-------- Extract provided

Raheem v. State
Decision Date | 16 September 2015 |
Docket Number | Nos. A15A1318,A15A1319,A15A1320.,s. A15A1318 |
Citation | 333 Ga.App. 821,777 S.E.2d 496 |
Parties | RAHEEM v. The STATE. Raheem v. The State. Raheem v. The State. |
Court | Georgia Court of Appeals |
Gerard Bradley Kleinrock, for Appellant.
Robert D. James Jr., Dist. Atty., Deborah D. Wellborn, Asst. Dist. Atty., for Appellee.
Haneef Abdul Raheem, formerly known as Reno Ray Jones, entered guilty pleas to various criminal offenses in 1981, 1982, and 1985. Approximately thirty years later, Raheem filed a pro se motion for an out-of-time appeal from each of his convictions, and the trial court denied the motion. In three separate appeals,1 Raheem argues that he is entitled to an out-of-time appeal from each conviction because his guilty pleas were invalid and his trial counsel failed to inform him of his right to appeal.2 For the reasons set forth infra, we affirm in part, reverse in part, and remand the case for further proceedings consistent with this opinion.
The facts underlying this appeal are largely undisputed. In 1981, Raheem pleaded guilty to motor-vehicle theft and hit-and-run. The next year, he pleaded guilty to burglary, and in 1985, to armed robbery. Decades later, in 2013, Raheem filed a pro se motion for an out-of-time appeal from all of these convictions, arguing that his guilty pleas were involuntary because, in each plea proceeding, he was not advised of his right to a jury trial, his right to confront the witnesses against him, or his right against self incrimination. Raheem further argued that the essential elements of each of his offenses were not explained to him prior to entering his guilty pleas. As a result, Raheem contends that he is entitled to an out-of-time appeal from each conviction because his guilty pleas were not knowing and voluntary and neither the trial court nor his trial counsel advised him of his limited appellate rights.
The State moved to dismiss Raheem's motion, arguing that, as to at least two of his cases, the plea transcripts show that his guilty pleas were indeed freely and voluntarily entered. The trial court denied the State's motion, noting that there were no transcripts of any of Raheem's plea hearings.3 Raheem then amended his motion for an out-of-time appeal, reiterating the arguments he made in his original motion and asserting that his failure to file a timely appeal in each case was due to ineffective assistance of counsel, rather than any fault of his own. Thereafter, Raheem was appointed counsel to represent him at the hearing on his motion.

----------------

### Written request 1
Reproduce word for word the passage of the court opinion that begins with "Robert D. James" and ends with "with this opinion.".

-------- Material for the task

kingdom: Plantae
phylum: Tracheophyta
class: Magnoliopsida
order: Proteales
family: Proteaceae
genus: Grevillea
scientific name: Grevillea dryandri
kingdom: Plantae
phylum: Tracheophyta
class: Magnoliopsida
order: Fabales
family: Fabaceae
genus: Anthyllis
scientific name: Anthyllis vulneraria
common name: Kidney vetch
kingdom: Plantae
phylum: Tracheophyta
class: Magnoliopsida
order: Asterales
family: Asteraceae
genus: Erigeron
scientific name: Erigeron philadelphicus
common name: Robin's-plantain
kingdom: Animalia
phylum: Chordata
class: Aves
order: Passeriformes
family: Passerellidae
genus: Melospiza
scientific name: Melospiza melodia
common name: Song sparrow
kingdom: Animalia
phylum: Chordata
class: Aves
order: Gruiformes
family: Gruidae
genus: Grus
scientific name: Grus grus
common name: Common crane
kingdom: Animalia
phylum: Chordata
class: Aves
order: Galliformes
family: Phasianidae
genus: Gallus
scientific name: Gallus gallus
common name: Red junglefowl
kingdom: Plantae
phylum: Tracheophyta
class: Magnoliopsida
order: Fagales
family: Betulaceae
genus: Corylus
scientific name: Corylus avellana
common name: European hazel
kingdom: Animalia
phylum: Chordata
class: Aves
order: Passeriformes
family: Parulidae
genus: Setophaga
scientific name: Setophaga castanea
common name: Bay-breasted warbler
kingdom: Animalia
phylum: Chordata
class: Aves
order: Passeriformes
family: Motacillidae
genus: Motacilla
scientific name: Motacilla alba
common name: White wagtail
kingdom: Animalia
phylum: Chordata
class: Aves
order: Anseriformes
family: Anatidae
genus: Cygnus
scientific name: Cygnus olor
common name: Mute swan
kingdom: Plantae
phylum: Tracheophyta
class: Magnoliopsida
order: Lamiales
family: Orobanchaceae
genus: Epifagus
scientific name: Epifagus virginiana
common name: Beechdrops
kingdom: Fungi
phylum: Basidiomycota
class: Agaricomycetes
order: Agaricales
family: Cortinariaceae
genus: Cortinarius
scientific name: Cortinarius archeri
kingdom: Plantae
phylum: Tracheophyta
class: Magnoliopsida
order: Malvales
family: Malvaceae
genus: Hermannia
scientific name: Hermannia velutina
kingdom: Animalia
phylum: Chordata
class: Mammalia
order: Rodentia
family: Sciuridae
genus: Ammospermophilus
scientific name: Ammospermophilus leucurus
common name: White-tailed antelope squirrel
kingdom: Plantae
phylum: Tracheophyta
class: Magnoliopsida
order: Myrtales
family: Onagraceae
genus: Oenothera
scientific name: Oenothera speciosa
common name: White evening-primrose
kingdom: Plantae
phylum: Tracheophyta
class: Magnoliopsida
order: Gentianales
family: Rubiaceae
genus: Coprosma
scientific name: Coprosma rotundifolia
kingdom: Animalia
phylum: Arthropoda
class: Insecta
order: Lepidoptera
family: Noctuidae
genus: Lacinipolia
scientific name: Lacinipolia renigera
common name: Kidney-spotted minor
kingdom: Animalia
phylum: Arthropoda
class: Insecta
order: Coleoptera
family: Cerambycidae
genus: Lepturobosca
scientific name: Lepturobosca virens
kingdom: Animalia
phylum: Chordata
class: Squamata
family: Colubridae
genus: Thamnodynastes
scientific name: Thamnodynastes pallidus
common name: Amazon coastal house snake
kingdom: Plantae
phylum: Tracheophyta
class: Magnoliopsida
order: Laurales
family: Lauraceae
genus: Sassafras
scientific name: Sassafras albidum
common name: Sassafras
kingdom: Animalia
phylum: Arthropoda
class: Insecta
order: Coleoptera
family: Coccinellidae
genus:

----------------

### Written request 2
Render the lines of the records as a JSON list of strings, one string per line, from the line containing "family: Malvaceae" through the line containing "scientific name: Sassafras albidum", both included. Leave out any blank lines.

### Written answer 1
Robert D. James Jr., Dist. Atty., Deborah D. Wellborn, Asst. Dist. Atty., for Appellee.
Haneef Abdul Raheem, formerly known as Reno Ray Jones, entered guilty pleas to various criminal offenses in 1981, 1982, and 1985. Approximately thirty years later, Raheem filed a pro se motion for an out-of-time appeal from each of his convictions, and the trial court denied the motion. In three separate appeals,1 Raheem argues that he is entitled to an out-of-time appeal from each conviction because his guilty pleas were invalid and his trial counsel failed to inform him of his right to appeal.2 For the reasons set forth infra, we affirm in part, reverse in part, and remand the case for further proceedings consistent with this opinion.

### Written answer 2
[
  "family: Malvaceae",
  "genus: Hermannia",
  "scientific name: Hermannia velutina",
  "kingdom: Animalia",
  "phylum: Chordata",
  "class: Mammalia",
  "order: Rodentia",
  "family: Sciuridae",
  "genus: Ammospermophilus",
  "scientific name: Ammospermophilus leucurus",
  "common name: White-tailed antelope squirrel",
  "kingdom: Plantae",
  "phylum: Tracheophyta",
  "class: Magnoliopsida",
  "order: Myrtales",
  "family: Onagraceae",
  "genus: Oenothera",
  "scientific name: Oenothera speciosa",
  "common name: White evening-primrose",
  "kingdom: Plantae",
  "phylum: Tracheophyta",
  "class: Magnoliopsida",
  "order: Gentianales",
  "family: Rubiaceae",
  "genus: Coprosma",
  "scientific name: Coprosma rotundifolia",
  "kingdom: Animalia",
  "phylum: Arthropoda",
  "class: Insecta",
  "order: Lepidoptera",
  "family: Noctuidae",
  "genus: Lacinipolia",
  "scientific name: Lacinipolia renigera",
  "common name: Kidney-spotted minor",
  "kingdom: Animalia",
  "phylum: Arthropoda",
  "class: Insecta",
  "order: Coleoptera",
  "family: Cerambycidae",
  "genus: Lepturobosca",
  "scientific name: Lepturobosca virens",
  "kingdom: Animalia",
  "phylum: Chordata",
  "class: Squamata",
  "family: Colubridae",
  "genus: Thamnodynastes",
  "scientific name: Thamnodynastes pallidus",
  "common name: Amazon coastal house snake",
  "kingdom: Plantae",
  "phylum: Tracheophyta",
  "class: Magnoliopsida",
  "order: Laurales",
  "family: Lauraceae",
  "genus: Sassafras",
  "scientific name: Sassafras albidum"
]